Best Practices for Reporting

  1. Default: Report clustered SE by entity as your primary specification
  2. Robustness table: Show results under 2-3 alternative SE types
  3. Diagnose first: Run diagnostic tests (Breusch-Pagan, Pesaran CD, Wooldridge AR) to justify your SE choice
  4. Document: State which SE type you use and why in your methodology section
  5. Sensitivity: If inference is sensitive to SE choice, acknowledge this and present results under multiple specifications

Common Pitfalls

Pitfall 1: Cherry-picking SEs

Do not choose the SE type that gives you the results you want. Choose based on the data structure and diagnostic tests, then report robustness to alternatives.

Pitfall 2: Comparing SEs without context

Large differences between SE types are informative, not alarming. They reveal information about the error structure. Use diagnostic tests to understand why SEs differ.

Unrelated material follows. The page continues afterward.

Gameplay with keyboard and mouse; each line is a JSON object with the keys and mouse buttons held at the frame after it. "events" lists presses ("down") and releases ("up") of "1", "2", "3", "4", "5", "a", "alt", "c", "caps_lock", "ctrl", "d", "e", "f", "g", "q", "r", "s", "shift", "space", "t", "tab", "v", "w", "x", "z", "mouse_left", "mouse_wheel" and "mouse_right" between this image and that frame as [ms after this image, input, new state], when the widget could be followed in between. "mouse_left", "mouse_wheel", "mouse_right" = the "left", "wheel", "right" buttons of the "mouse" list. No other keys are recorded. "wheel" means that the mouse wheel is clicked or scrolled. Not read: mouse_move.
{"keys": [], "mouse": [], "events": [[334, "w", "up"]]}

Pitfall 3: Ignoring the comparison

Reporting only one SE type without robustness checks is increasingly viewed as insufficient by journals. Always include at least one alternative specification.

See Also

References

  • Petersen, M. A. (2009). Estimating standard errors in finance panel data sets: Comparing approaches. Review of Financial Studies, 22(1), 435-480.
  • Thompson, S. B. (2011). Simple formulas for standard errors that cluster by both firm and time. Journal of Financial Economics, 99(1), 1-10.
  • Cameron, A. C., & Miller, D. L. (2015). A practitioner's guide to cluster-robust inference. Journal of Human Resources, 50(2), 317-372.
  • Angrist, J. D., & Pischke, J.-S. (2009). Mostly Harmless Econometrics. Princeton University Press.